• **Task to carry out**:
In the data that follows, find each line containing "wall" and copy it.

• **Source records**:
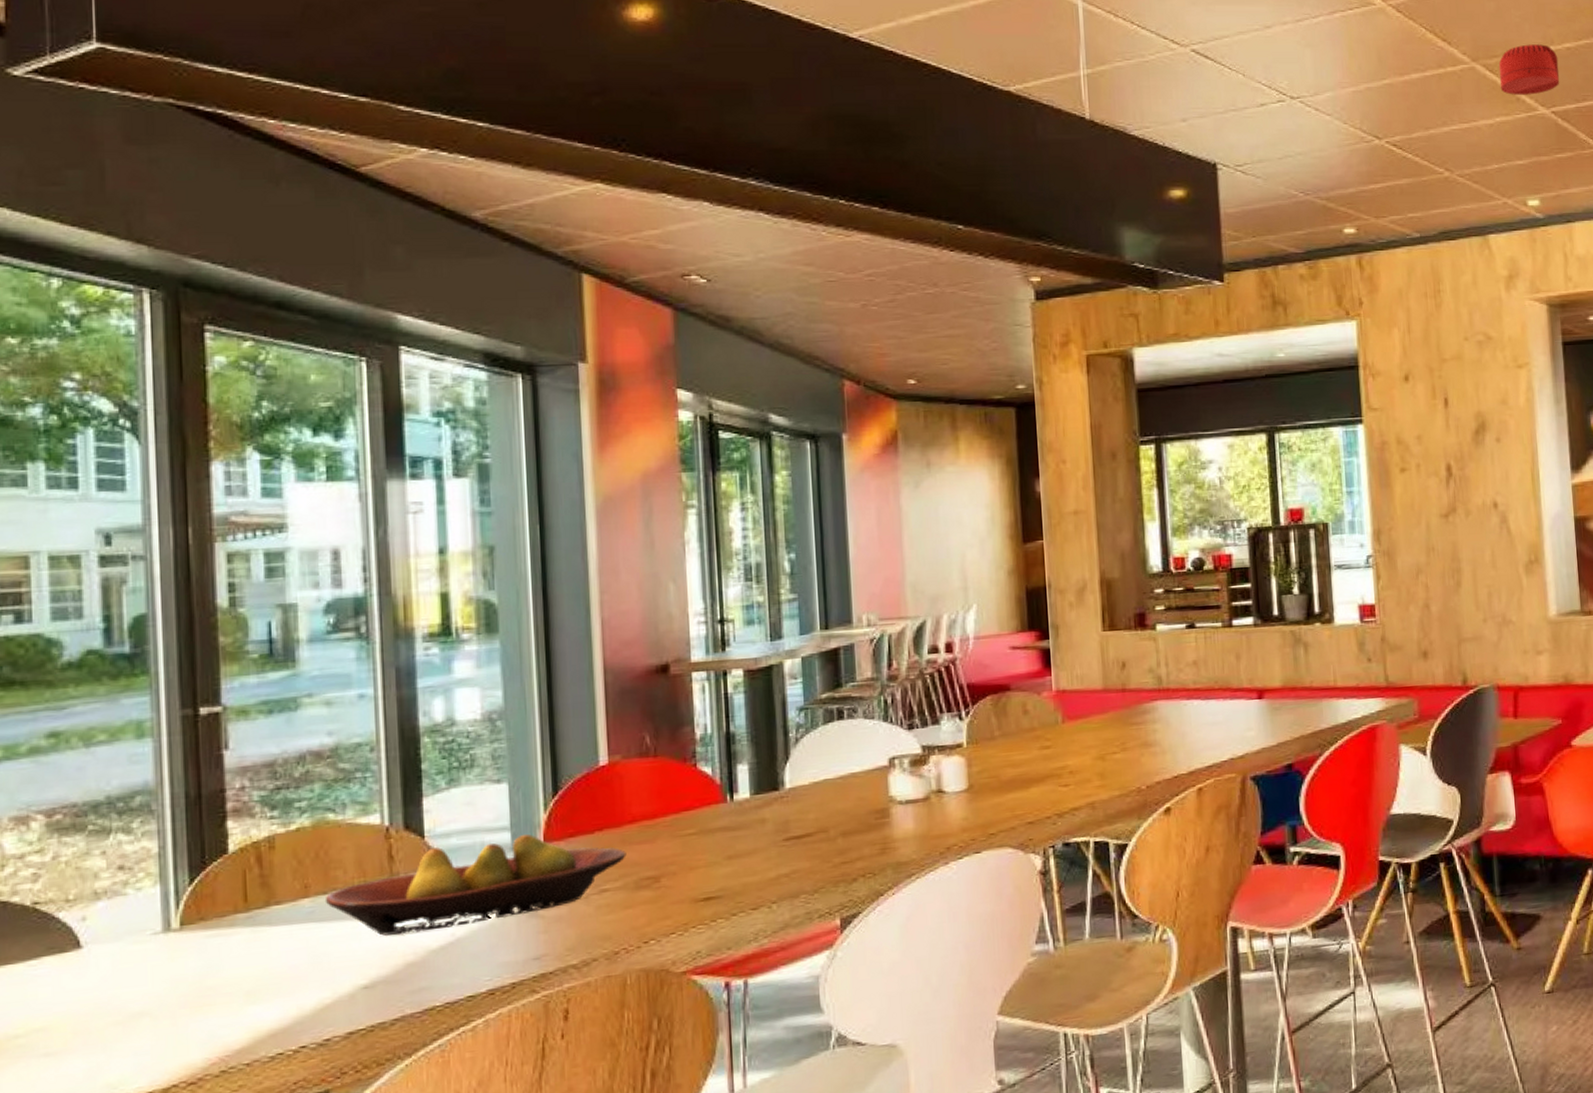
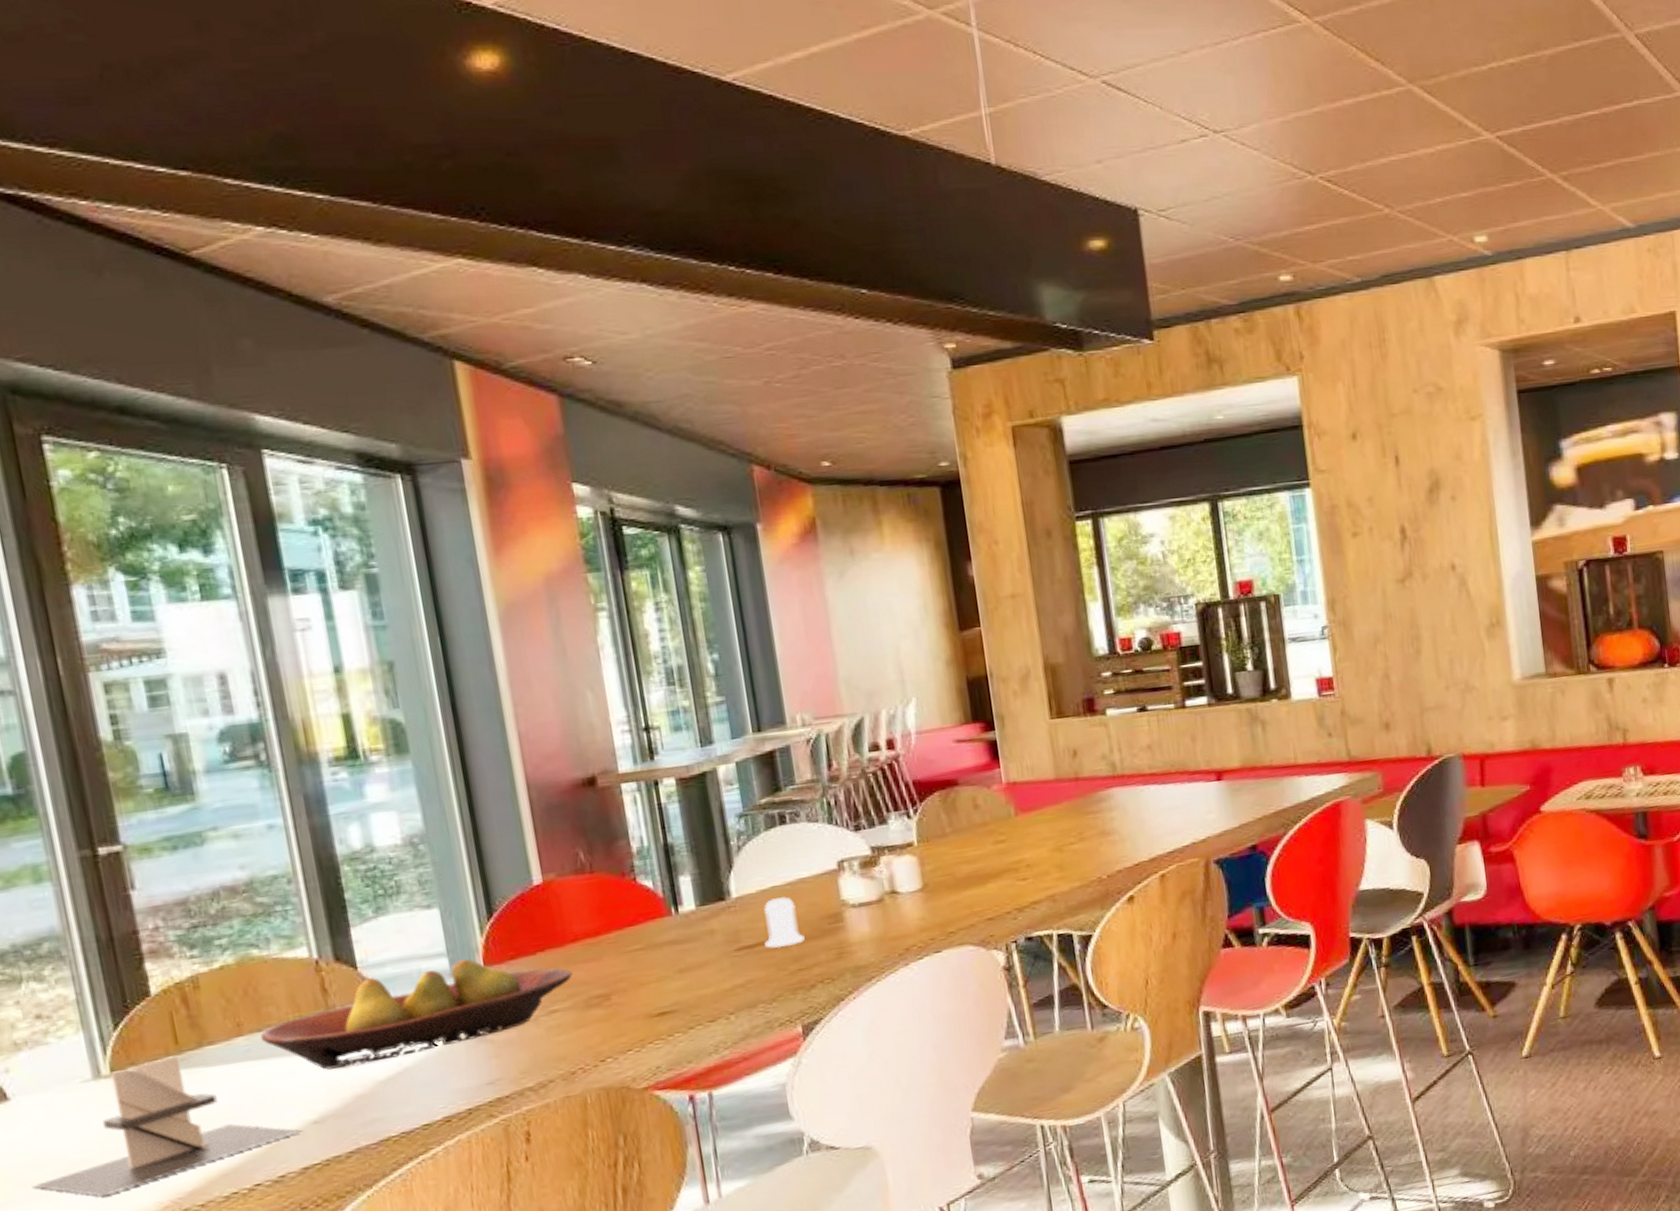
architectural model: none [90,913,351,1050] -> present [32,1055,301,1197]
salt shaker: none [812,790,851,841] -> present [764,897,805,948]
smoke detector: present [1498,44,1560,95] -> none [1437,61,1504,119]

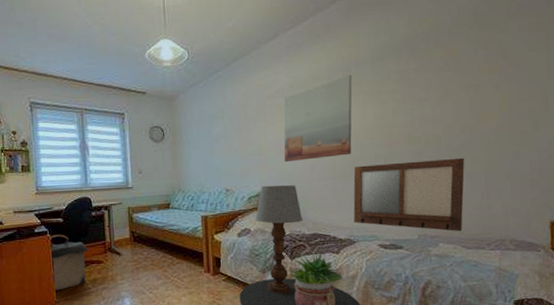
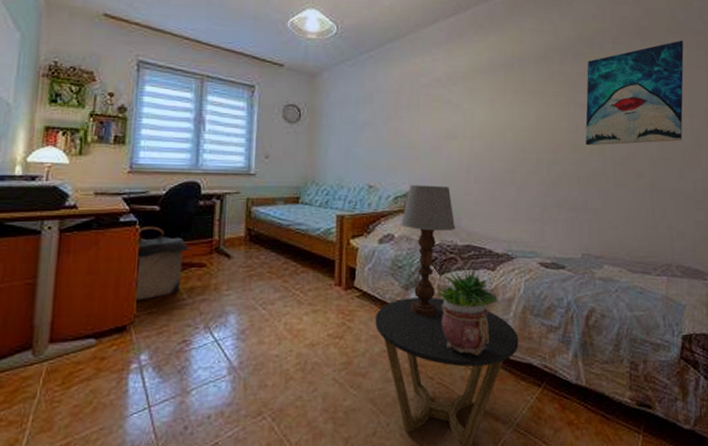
wall art: present [283,74,352,163] -> none [437,71,515,160]
writing board: present [353,157,464,232] -> none [512,170,629,253]
wall art: none [421,23,524,138] -> present [585,40,684,146]

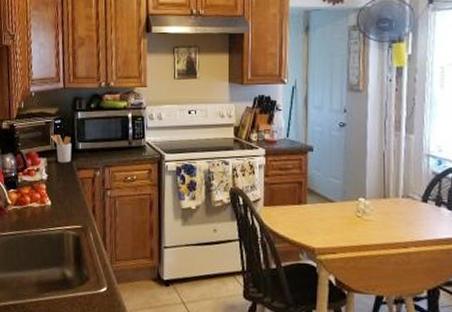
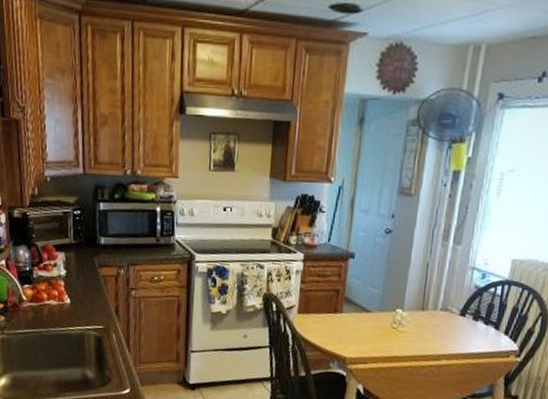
utensil holder: present [50,135,72,163] -> none [69,227,93,259]

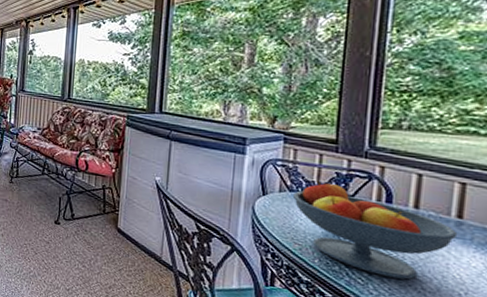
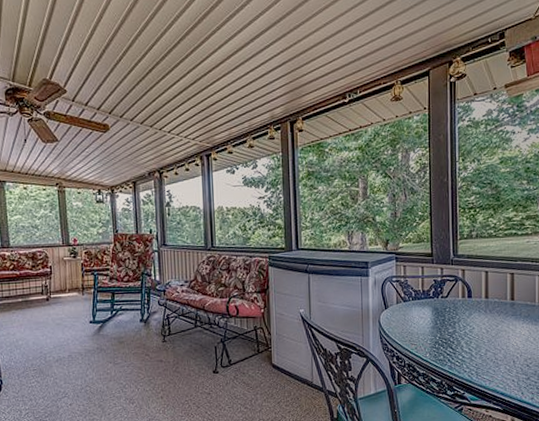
fruit bowl: present [292,180,458,280] -> none [406,288,512,356]

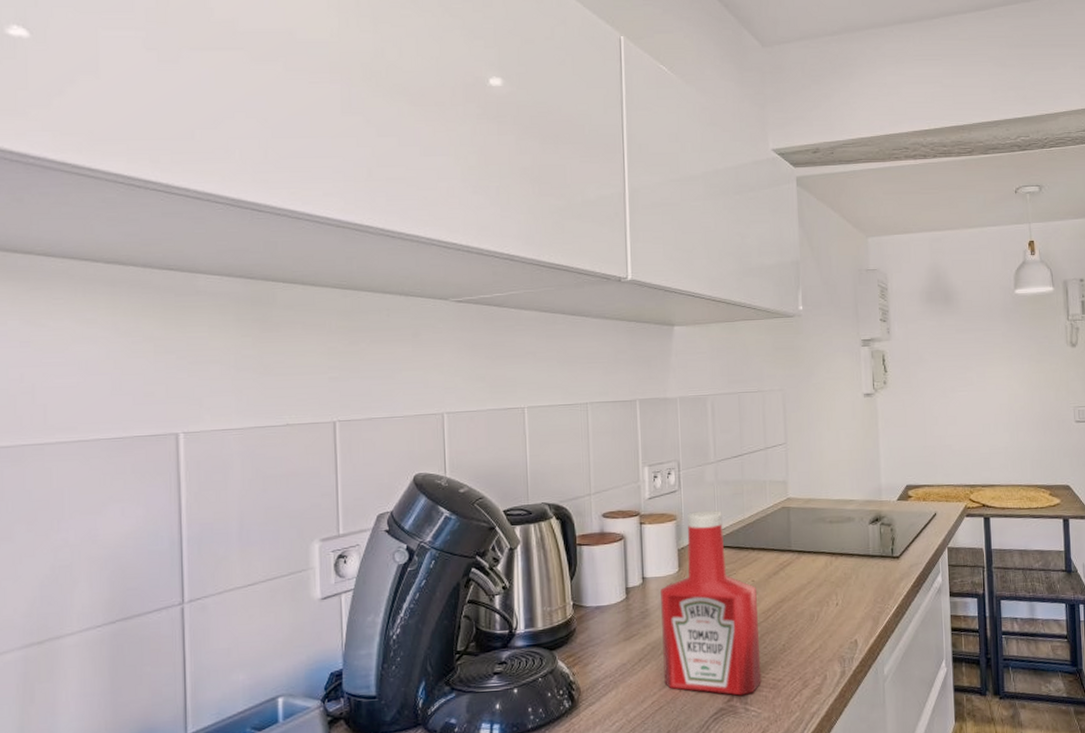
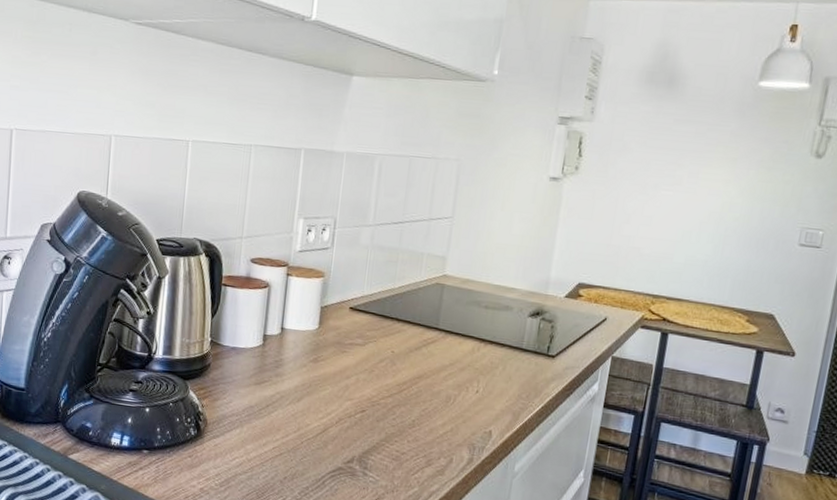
ketchup bottle: present [661,511,762,696] -> none [288,272,395,460]

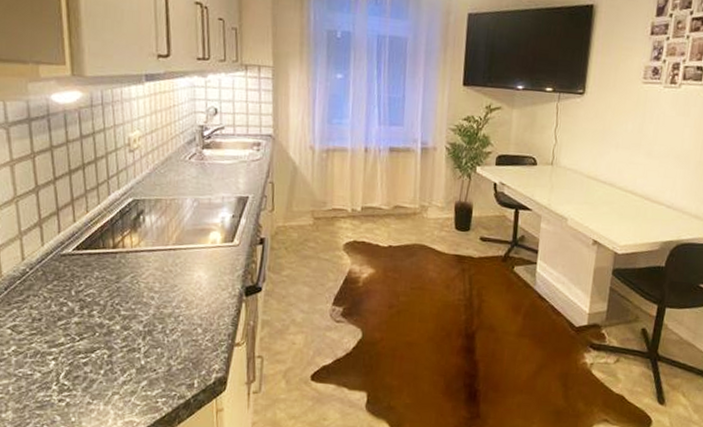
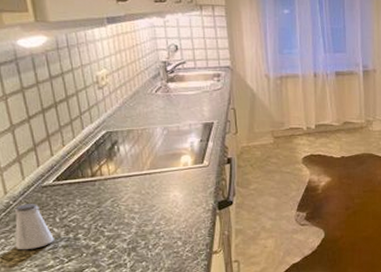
saltshaker: none [27,272,68,324] -> present [14,204,54,250]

• **Exercise solution**:
wall art: present [283,74,352,163] -> none [437,71,515,160]
wall art: none [421,23,524,138] -> present [585,40,684,146]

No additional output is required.